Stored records
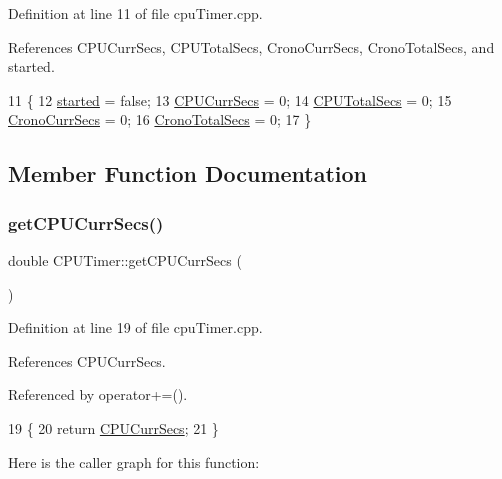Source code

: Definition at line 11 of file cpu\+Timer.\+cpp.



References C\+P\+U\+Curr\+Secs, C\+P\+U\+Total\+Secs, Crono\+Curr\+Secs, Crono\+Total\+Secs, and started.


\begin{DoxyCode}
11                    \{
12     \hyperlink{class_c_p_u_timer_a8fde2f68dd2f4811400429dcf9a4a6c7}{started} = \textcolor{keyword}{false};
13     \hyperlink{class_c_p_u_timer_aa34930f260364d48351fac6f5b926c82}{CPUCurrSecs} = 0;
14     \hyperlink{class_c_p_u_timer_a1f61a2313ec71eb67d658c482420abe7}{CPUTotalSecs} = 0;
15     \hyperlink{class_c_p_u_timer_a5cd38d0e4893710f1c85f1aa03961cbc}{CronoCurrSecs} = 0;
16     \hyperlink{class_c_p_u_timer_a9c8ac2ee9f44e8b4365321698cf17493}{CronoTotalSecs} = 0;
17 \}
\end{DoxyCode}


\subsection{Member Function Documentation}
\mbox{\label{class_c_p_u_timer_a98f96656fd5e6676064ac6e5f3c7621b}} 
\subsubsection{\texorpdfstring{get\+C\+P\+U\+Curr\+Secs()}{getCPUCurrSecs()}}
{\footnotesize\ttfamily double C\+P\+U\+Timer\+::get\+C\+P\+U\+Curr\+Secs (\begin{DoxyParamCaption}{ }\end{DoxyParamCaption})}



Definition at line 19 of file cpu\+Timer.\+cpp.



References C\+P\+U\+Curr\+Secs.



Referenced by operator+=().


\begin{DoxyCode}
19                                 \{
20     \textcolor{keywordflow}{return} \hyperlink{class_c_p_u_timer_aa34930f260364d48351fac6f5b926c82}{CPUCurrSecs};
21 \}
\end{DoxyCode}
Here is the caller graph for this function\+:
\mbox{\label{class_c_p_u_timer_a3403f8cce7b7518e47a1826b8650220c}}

What is needed.
Every line that contains the string "textcolor" should be copied from the records.

Solution for this exercise.
12     \hyperlink{class_c_p_u_timer_a8fde2f68dd2f4811400429dcf9a4a6c7}{started} = \textcolor{keyword}{false};
20     \textcolor{keywordflow}{return} \hyperlink{class_c_p_u_timer_aa34930f260364d48351fac6f5b926c82}{CPUCurrSecs};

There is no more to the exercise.